=== Aim of the exercise ===
Below are the records. Retype exactly the lines between the lines holding "ASSISTÊNCIA JUDICIÁRIA DA" and "PUBLICAÇÕES ANTERIORES A 2019", inclusive.

=== Given data ===
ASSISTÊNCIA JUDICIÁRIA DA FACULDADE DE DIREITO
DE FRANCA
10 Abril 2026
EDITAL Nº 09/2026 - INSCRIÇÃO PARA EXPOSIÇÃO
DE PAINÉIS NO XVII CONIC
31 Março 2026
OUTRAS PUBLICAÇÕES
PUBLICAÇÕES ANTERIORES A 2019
...
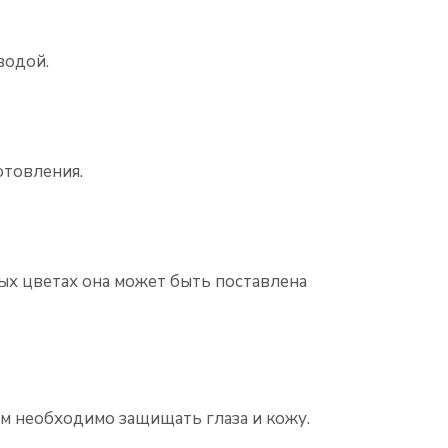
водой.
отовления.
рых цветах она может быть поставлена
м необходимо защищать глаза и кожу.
...
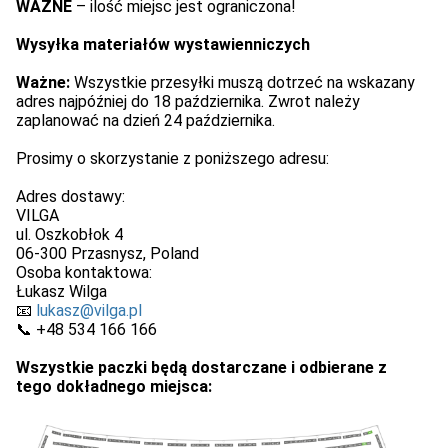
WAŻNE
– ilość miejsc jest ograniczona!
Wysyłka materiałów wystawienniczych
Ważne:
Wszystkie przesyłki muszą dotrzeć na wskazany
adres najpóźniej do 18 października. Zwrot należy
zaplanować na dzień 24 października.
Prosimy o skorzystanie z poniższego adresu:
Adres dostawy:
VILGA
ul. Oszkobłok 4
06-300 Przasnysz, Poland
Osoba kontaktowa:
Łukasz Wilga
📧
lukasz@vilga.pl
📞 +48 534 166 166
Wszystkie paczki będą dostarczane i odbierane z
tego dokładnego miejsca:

=== Result below ===
ASSISTÊNCIA JUDICIÁRIA DA FACULDADE DE DIREITO
DE FRANCA
10 Abril 2026
EDITAL Nº 09/2026 - INSCRIÇÃO PARA EXPOSIÇÃO
DE PAINÉIS NO XVII CONIC
31 Março 2026
OUTRAS PUBLICAÇÕES
PUBLICAÇÕES ANTERIORES A 2019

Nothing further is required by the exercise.